Autopsy photos show lacerations and multiple bruises on Jamadi's feet, thighs and arms. His most significant injuries — five broken ribs — are not visible in the photos. There were no bruises in that area, leading military medical examiners to say that the fractures were probably caused by a slow, deliberate application of force, such as someone kneeling on his chest.
NPR consulted Dr. Edmund Donoghue, chief medical examiner of Cook County, Ill., and president of the American Academy of Forensic Scientists, on the military's autopsy report.
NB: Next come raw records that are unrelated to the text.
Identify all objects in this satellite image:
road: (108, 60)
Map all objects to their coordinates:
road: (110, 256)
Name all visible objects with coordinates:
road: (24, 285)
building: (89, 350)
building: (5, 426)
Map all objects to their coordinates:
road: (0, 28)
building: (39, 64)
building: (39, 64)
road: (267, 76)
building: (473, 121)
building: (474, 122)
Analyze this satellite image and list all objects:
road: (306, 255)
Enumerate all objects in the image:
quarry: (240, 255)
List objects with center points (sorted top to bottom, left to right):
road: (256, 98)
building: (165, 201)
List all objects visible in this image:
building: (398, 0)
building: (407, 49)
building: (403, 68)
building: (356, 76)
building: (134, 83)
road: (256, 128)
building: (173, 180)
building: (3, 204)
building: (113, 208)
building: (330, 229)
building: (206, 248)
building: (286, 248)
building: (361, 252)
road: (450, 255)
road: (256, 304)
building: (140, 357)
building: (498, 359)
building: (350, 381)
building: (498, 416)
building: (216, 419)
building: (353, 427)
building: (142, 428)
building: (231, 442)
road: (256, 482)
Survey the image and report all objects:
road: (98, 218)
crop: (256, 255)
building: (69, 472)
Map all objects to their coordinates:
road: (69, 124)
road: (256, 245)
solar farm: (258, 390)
Donoghue agreed with its findings.
How Jamadi was shackled "makes it very difficult to breathe because you are suspended in a very awkward position," Donoghue told NPR. "When you combine it with having the hood over your head and having broken ribs, it's fairly clear that this death was caused by asphyxia because he couldn't breathe properly," said Donoghue.
It remains unclear at what point Jamadi's ribs were broken.
Military officials who investigated the Abu Ghraib scandal made it clear that at the time of Jamadi's interrogation, the CIA was playing outside the rules.
A 2004 report by Major General George Fay concluded: "CIA detention and interrogation practices led to a loss of accountability, abuse, reduced interagency cooperation, and an unhealthy mystique that further poisoned the atmosphere at Abu Ghraib."
The SEALs denied hitting Jamadi with enough force during his capture and transport to cause any lethal injury. The leader of the SEAL platoon, Lt. Andrew Ledford, was acquitted on charges of dereliction of duty for allowing his men to beat Jamadi. Careers were wrecked but no one was convicted of a crime. No action has been taken by the CIA.
Human rights groups and some members of Congress have expressed frustration with the slow pace of the CIA's response in this and other cases of alleged detainee abuse by the agency. In an Army trial scheduled for December, the CIA will again be under scrutiny for its role in the death of an Iraqi general, who was stuffed into a sleeping bag and died, according to an autopsy, of asphyxia due to smothering and chest compression.